Date Published: June 13, 2018
Publisher: Public Library of Science
Author(s): Valerie Elliot, Allison Cammer, William Pickett, Barbara Marlenga, Joshua Lawson, James Dosman, Louise Hagel, Niels Koehncke, Catherine Trask, Lise Olsen.
Children living on farms experience exceptionally high risks for traumatic injury. There is a large body of epidemiological research documenting this phenomenon, yet few complementary studies that have explored the deep underlying reasons for such trends. Fundamental to this is understanding the decision-making processes of parents surrounding their choice to bring children, or not, into the farm worksite.
To (1) document farm parent views of the risks and benefits of raising children on a family farm, and, (2) understand more deeply why children are brought into the farm worksite.
Interviews were conducted as part of a larger cohort study, The Saskatchewan Farm Injury Cohort. Subsequent to an initial mail-out question focused on parental decision-making, 11 semi-structured telephone interviews were conducted with rural Saskatchewan farm parents. Interviews were digitally recorded and transcribed verbatim, then thematically analyzed using interpretive description methodology.
This parental decision-making process on farms fundamentally involves weighing the risks vs. benefits of bringing children into the worksite, as if on a balance scale. One side of this scale holds potential risks such as exposure to physical and chemical farm hazards, in the absence of full supervision. The other side holds potential benefits such as meeting family needs for childcare, labour, and family time; building work ethic and pride; and the positive impacts of involvement and responsibility. Decision-making ‘tips the scales’, in part dependent upon parental perceptions of the risk-benefit trade-off. This ‘perceptual lens’ is influenced by factors such as: the agricultural way of life, parents’ prior knowledge and past experience, characteristics of children, and safety norms.

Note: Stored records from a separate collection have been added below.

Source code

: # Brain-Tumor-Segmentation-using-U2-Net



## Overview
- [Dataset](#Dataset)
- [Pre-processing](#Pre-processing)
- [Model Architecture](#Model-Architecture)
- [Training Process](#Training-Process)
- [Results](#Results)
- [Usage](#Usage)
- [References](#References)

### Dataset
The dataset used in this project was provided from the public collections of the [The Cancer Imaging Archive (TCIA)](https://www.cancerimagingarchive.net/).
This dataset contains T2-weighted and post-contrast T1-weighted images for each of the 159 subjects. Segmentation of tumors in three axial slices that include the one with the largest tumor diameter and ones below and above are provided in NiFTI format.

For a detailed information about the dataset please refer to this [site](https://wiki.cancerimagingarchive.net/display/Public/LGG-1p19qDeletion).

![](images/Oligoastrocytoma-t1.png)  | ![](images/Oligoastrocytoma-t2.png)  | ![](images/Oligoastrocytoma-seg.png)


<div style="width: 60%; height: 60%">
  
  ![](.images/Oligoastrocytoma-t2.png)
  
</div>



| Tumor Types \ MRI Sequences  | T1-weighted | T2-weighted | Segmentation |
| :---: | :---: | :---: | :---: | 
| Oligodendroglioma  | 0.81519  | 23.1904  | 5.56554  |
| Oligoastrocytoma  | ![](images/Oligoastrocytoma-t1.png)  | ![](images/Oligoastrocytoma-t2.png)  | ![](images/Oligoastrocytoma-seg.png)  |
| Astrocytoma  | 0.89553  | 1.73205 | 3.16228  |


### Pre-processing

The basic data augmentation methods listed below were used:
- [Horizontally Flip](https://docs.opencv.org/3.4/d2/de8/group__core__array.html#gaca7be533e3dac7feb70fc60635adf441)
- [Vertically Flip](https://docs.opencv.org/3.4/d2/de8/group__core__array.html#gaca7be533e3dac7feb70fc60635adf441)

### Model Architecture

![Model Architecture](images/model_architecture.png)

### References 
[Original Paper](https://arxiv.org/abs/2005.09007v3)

This novel qualitative study provides deep insight into how Saskatchewan farm parents approach a fundamental decision-making process associated with their parenting. The proposed model provides insight into the etiology of pediatric farm injuries as well as their prevention.
Children are vulnerable to traumatic injury on farms [1,2], yet the prevention of pediatric farm injuries has proven and encounter these hazards be a highly complex issue for both parents and safety professionals. Farms are unique settings that typically integrate both a hazardous worksite and a family home. Parental decisions made about children on farms must therefore involve considerations of occupational safety and health, as well as more general aspects of health in the developing child.
This study aimed to better understand farm parents’ views on the benefits and challenges of raising children safely on a family farm, as well as their decision-making processes regarding bringing children into the farm worksite. To do this, we conducted 11 semi-structured telephone interviews with parents to describe the influences and considerations that play into these decisions. This study provides a description of how some farm parents in the Canadian province of Saskatchewan decide when, how, and if to bring their children into farm work environments. Interview themes were used to develop three models illustrating the interacting, continually evolving complexities involved in these parental decisions. The first model (Fig 1) illustrates that parental decision-making involves weighing perceived risks and benefits as if on a balance scale; their perception of the risk-benefit tradeoff is what ‘tips the scales’ for a decision. The second model (Fig 2) illustrates parents’ perceptions that are influenced by their ‘perceptual lens’, shaped over time by many interrelated factors. The third model provides an integrated illustration of the first and second models, demonstrating the interconnected processes involved in the parents’ decision-making. These models provide a deeper understanding into the decision-making processes of these Saskatchewan farm parents and are proposed as a starting point for engaging with farm parents about these issues. Perhaps by listening to their viewpoint we can better inform effective interventions to prevent agricultural injuries to children on farms.
This qualitative study provides in-depth information to better understand the conditions under which children are exposed to farm hazards. It may also provide requisite information from which to engage with parents in developing effective interventions. Moving forward, the complex nature of this issue will call for a thoughtful and integrated approach that considers parental views as integral to the solutions. The findings may serve to bridge a gap between health promotion efforts and these parental views, an ultimately help to foster practical solutions that are acceptable to the farm community.